Unlike India, China inherited a more or less unified nation. In the Indian case, creating a united India with the unfolding holocaust of Partition was a mammoth task. Provincial politics were in disarray, opinions were divided to the extreme, but still, Nehru, Patel and their associates could forge a nation. ‘At (a) time, (when) the last word did not belong to Nehru’ (p. 83), when ‘it was not easy for people to understand the complicated constitution (nor) the idea of parliamentary responsibility’ (p. 82), the fact that Nehru was able to negotiate the situation, makes him a nation builder par excellence. The book also reveals how flexible Nehru was in accommodating leaders such as C Rajagopalachari, Shyama Prasad Mukherjee, and various Chief Ministers and Governors. The book reveals numerous examples and instances where Patel gave a fair trial to a suggestion and a scheme proposed by Nehru and vice versa. The contextual correspondences between Vallabhbhai and various provincial leaders, including Kashmiri leaders, stand testimony to his efforts. Unlike the cacophony prevailing today, the correspondences reveal a robust, functional, and committed relationship between Nehru and Patel. Had that not been the case in the precarious foundational years of the Republic, India would not have acquired a consolidated tenure in the 1950s.

The book is dense, cluttered with innumerable events and populated with countless characters. Numerous unfamiliar contexts for the years from 1947 to 1951 are invoked and in that sense it is also revelatory. Subsequent to the high tide of nationalism, and its positive fallouts, the book portrays those fateful years when India was adjusting to the aftereffects of Partition, when provincialism, profiteering and many such primordial and communitarian pulls and pressures imbued and impacted every aspect of political, social and economic life.

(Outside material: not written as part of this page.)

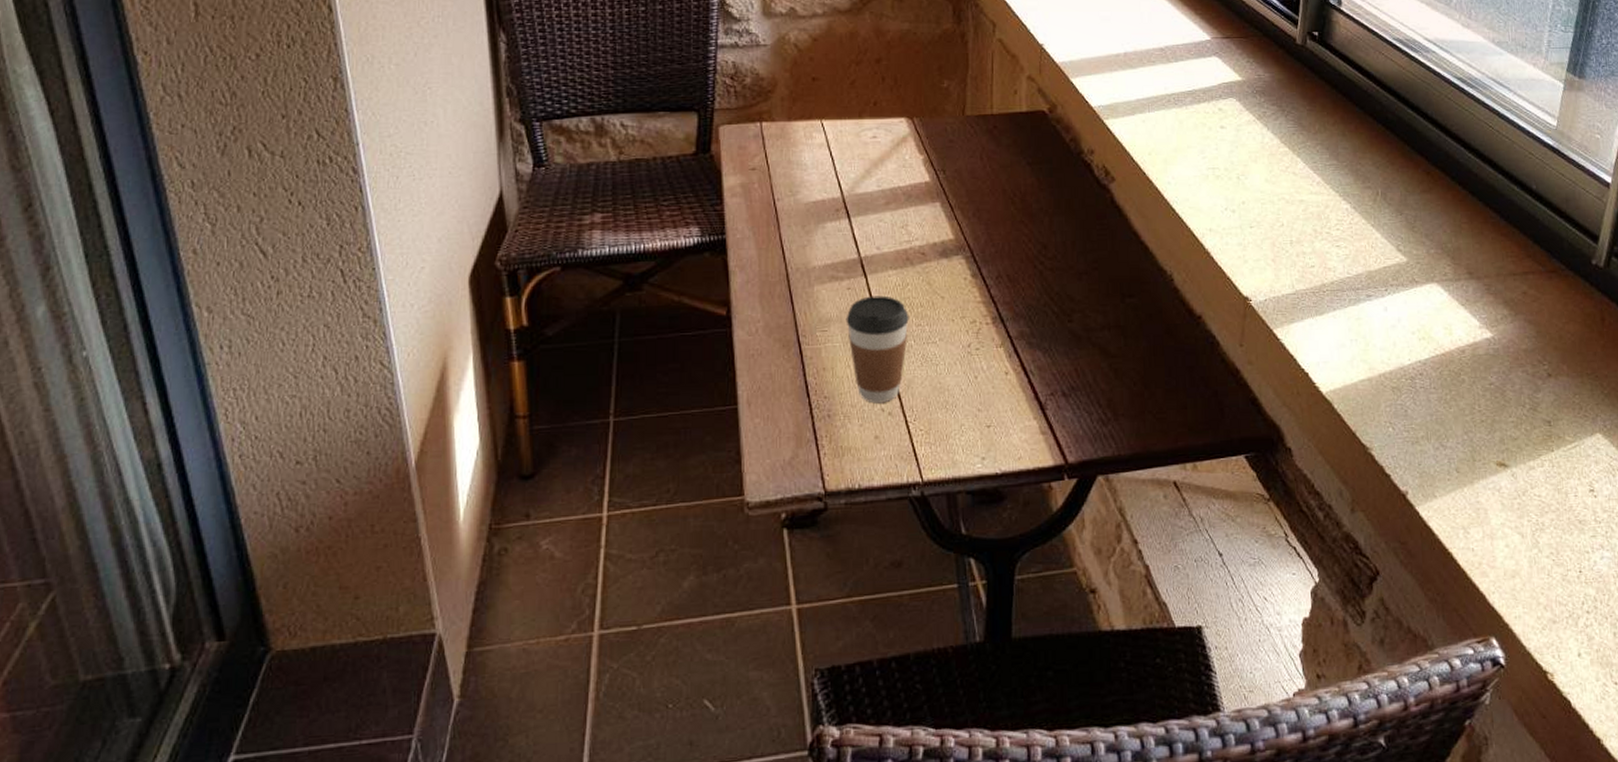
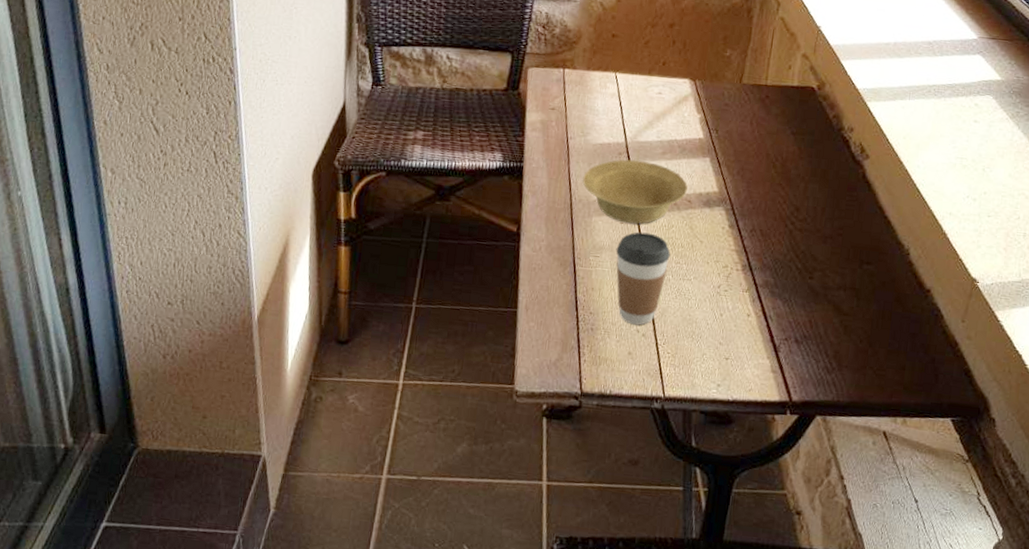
bowl: none [798,215,919,288] -> present [582,159,688,224]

The book is interesting, informative and insightful but a terse read even for specialists. No support is on offer for readers who are unfamiliar with the array of personalities encountered. In some places there is lack of coherence and consistency though adhering to chronology makes it understandable. The book has no chapter titles or captions but only chronological limits. Synthesis of events, contexts, personalities from which a generalized caption can emerge has not been attempted here. The festering wounds have been left open. Perhaps this was symptomatic of the years under study.

Dhrub Kumar Singh is with the Department of History, Faculty of Social Sciences, Banaras Hindu University, Varanasi.